### RECORDS TO USE
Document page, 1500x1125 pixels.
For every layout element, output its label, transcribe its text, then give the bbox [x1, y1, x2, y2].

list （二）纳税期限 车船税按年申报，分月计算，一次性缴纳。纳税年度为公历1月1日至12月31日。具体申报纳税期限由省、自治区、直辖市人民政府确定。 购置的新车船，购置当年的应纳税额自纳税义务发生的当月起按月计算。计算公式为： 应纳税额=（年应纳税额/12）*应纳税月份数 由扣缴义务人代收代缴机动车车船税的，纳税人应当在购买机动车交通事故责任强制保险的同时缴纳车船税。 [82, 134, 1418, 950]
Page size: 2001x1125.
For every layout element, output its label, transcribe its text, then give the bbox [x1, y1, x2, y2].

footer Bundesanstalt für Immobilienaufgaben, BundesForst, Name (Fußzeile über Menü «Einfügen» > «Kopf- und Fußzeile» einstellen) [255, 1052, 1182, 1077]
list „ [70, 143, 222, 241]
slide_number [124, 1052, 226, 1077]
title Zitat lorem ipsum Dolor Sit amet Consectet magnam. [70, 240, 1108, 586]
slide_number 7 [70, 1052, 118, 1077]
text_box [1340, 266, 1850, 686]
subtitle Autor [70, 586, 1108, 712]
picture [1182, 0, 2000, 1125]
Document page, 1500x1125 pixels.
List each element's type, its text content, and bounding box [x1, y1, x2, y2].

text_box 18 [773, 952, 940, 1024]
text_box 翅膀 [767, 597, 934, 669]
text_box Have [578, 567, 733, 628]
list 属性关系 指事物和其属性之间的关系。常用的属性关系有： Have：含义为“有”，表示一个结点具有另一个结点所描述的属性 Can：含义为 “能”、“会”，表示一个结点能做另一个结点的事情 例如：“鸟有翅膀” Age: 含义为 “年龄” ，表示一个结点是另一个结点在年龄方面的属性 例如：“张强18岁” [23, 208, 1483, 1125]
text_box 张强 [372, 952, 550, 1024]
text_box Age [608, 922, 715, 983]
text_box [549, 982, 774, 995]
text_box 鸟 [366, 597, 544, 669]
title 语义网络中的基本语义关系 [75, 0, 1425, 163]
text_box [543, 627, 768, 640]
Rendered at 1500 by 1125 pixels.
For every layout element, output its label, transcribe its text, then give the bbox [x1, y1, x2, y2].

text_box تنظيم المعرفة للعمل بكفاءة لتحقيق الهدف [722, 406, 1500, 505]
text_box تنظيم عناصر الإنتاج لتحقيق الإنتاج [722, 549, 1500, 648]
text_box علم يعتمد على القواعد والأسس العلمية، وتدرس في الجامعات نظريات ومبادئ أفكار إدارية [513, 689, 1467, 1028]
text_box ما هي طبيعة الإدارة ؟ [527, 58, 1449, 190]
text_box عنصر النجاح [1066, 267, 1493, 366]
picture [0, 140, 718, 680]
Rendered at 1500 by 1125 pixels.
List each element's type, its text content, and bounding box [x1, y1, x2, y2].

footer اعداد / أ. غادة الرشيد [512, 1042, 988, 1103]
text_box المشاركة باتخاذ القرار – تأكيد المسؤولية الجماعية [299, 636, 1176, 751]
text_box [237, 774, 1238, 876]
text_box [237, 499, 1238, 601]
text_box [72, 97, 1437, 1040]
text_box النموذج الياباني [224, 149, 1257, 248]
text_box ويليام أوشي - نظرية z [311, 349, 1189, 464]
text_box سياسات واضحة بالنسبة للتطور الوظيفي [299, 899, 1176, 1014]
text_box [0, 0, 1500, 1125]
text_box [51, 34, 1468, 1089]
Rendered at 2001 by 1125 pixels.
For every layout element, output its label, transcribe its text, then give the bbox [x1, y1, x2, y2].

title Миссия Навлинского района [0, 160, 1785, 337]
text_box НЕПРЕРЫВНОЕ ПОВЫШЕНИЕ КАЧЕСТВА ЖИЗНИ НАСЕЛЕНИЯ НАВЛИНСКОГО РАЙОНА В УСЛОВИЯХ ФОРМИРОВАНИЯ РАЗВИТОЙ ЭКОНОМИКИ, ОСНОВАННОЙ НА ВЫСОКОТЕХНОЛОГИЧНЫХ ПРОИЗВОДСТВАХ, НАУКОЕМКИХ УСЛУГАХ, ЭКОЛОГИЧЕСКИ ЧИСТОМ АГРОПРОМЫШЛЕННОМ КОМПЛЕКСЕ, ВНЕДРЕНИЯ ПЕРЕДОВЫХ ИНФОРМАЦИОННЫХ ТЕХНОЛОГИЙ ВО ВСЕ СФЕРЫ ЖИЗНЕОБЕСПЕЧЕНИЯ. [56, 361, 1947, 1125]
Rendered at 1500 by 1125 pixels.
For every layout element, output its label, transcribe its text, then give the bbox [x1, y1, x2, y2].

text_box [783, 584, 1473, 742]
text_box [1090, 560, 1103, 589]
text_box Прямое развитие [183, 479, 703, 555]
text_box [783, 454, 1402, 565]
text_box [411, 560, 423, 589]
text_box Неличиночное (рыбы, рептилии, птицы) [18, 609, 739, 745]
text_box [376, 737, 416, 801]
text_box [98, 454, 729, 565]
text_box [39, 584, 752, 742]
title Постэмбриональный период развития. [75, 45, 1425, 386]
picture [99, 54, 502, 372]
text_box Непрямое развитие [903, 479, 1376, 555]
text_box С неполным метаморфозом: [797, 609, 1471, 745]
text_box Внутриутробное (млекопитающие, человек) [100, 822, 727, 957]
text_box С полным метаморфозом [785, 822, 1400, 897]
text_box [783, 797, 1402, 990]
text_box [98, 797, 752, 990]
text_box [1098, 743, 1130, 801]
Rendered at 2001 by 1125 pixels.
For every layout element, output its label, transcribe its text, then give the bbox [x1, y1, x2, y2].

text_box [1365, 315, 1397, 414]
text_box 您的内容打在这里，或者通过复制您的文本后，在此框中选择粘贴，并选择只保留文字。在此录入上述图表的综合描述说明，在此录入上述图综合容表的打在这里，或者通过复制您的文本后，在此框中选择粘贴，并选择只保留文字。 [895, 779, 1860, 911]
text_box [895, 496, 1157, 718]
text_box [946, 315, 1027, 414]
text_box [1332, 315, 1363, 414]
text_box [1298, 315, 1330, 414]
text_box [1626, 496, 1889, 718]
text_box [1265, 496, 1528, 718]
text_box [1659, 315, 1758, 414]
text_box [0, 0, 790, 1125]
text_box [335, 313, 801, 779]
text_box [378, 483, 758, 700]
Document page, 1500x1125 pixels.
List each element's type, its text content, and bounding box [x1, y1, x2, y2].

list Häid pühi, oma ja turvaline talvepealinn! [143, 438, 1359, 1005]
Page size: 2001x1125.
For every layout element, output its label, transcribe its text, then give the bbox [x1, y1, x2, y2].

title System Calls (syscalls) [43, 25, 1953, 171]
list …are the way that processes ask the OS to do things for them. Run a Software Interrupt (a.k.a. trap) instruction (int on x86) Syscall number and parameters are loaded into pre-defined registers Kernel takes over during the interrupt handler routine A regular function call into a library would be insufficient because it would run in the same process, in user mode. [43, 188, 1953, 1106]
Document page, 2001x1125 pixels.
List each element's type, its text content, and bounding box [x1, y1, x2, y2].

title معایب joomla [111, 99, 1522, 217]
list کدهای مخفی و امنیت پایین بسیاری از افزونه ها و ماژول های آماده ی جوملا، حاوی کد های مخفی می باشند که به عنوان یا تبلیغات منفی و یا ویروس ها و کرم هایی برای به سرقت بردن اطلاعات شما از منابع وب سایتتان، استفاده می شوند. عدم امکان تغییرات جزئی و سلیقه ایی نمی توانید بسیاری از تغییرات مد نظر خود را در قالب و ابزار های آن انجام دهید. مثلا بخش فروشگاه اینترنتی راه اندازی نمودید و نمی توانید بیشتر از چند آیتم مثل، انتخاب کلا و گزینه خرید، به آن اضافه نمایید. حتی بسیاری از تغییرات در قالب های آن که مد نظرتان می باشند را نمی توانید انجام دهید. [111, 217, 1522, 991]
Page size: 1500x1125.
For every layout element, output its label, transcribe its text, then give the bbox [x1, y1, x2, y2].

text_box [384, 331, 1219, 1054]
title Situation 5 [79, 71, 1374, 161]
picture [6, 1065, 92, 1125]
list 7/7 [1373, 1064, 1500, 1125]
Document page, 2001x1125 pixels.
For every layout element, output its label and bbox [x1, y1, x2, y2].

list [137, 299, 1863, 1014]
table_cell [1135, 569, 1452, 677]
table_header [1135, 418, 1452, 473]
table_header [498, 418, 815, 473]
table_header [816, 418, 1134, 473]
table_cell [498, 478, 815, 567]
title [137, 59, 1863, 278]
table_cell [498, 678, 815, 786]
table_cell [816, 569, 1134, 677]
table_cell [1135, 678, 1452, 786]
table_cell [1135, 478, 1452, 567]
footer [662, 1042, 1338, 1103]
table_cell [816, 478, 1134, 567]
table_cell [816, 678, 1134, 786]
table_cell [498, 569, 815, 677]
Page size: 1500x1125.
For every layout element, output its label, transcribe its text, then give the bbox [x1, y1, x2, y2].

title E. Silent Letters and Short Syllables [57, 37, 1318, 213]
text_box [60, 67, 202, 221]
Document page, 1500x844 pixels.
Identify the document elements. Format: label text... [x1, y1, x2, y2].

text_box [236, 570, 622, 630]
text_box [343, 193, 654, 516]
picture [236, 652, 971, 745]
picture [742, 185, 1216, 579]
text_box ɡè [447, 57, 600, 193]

### ABOUT THIS EXERCISE
Using the entries above, extract exactly the span from the line with "text_box [237, 774, 1238, 876]" to the line with "text_box [335, 313, 801, 779]", both lines included; leave out everything else.

### ANSWER SPACE
text_box [237, 774, 1238, 876]
text_box [237, 499, 1238, 601]
text_box [72, 97, 1437, 1040]
text_box النموذج الياباني [224, 149, 1257, 248]
text_box ويليام أوشي - نظرية z [311, 349, 1189, 464]
text_box سياسات واضحة بالنسبة للتطور الوظيفي [299, 899, 1176, 1014]
text_box [0, 0, 1500, 1125]
text_box [51, 34, 1468, 1089]
Rendered at 2001 by 1125 pixels.
For every layout element, output its label, transcribe its text, then give the bbox [x1, y1, x2, y2].

title Миссия Навлинского района [0, 160, 1785, 337]
text_box НЕПРЕРЫВНОЕ ПОВЫШЕНИЕ КАЧЕСТВА ЖИЗНИ НАСЕЛЕНИЯ НАВЛИНСКОГО РАЙОНА В УСЛОВИЯХ ФОРМИРОВАНИЯ РАЗВИТОЙ ЭКОНОМИКИ, ОСНОВАННОЙ НА ВЫСОКОТЕХНОЛОГИЧНЫХ ПРОИЗВОДСТВАХ, НАУКОЕМКИХ УСЛУГАХ, ЭКОЛОГИЧЕСКИ ЧИСТОМ АГРОПРОМЫШЛЕННОМ КОМПЛЕКСЕ, ВНЕДРЕНИЯ ПЕРЕДОВЫХ ИНФОРМАЦИОННЫХ ТЕХНОЛОГИЙ ВО ВСЕ СФЕРЫ ЖИЗНЕОБЕСПЕЧЕНИЯ. [56, 361, 1947, 1125]
Rendered at 1500 by 1125 pixels.
For every layout element, output its label, transcribe its text, then give the bbox [x1, y1, x2, y2].

text_box [783, 584, 1473, 742]
text_box [1090, 560, 1103, 589]
text_box Прямое развитие [183, 479, 703, 555]
text_box [783, 454, 1402, 565]
text_box [411, 560, 423, 589]
text_box Неличиночное (рыбы, рептилии, птицы) [18, 609, 739, 745]
text_box [376, 737, 416, 801]
text_box [98, 454, 729, 565]
text_box [39, 584, 752, 742]
title Постэмбриональный период развития. [75, 45, 1425, 386]
picture [99, 54, 502, 372]
text_box Непрямое развитие [903, 479, 1376, 555]
text_box С неполным метаморфозом: [797, 609, 1471, 745]
text_box Внутриутробное (млекопитающие, человек) [100, 822, 727, 957]
text_box С полным метаморфозом [785, 822, 1400, 897]
text_box [783, 797, 1402, 990]
text_box [98, 797, 752, 990]
text_box [1098, 743, 1130, 801]
Rendered at 2001 by 1125 pixels.
For every layout element, output its label, transcribe its text, then give the bbox [x1, y1, x2, y2].

text_box [1365, 315, 1397, 414]
text_box 您的内容打在这里，或者通过复制您的文本后，在此框中选择粘贴，并选择只保留文字。在此录入上述图表的综合描述说明，在此录入上述图综合容表的打在这里，或者通过复制您的文本后，在此框中选择粘贴，并选择只保留文字。 [895, 779, 1860, 911]
text_box [895, 496, 1157, 718]
text_box [946, 315, 1027, 414]
text_box [1332, 315, 1363, 414]
text_box [1298, 315, 1330, 414]
text_box [1626, 496, 1889, 718]
text_box [1265, 496, 1528, 718]
text_box [1659, 315, 1758, 414]
text_box [0, 0, 790, 1125]
text_box [335, 313, 801, 779]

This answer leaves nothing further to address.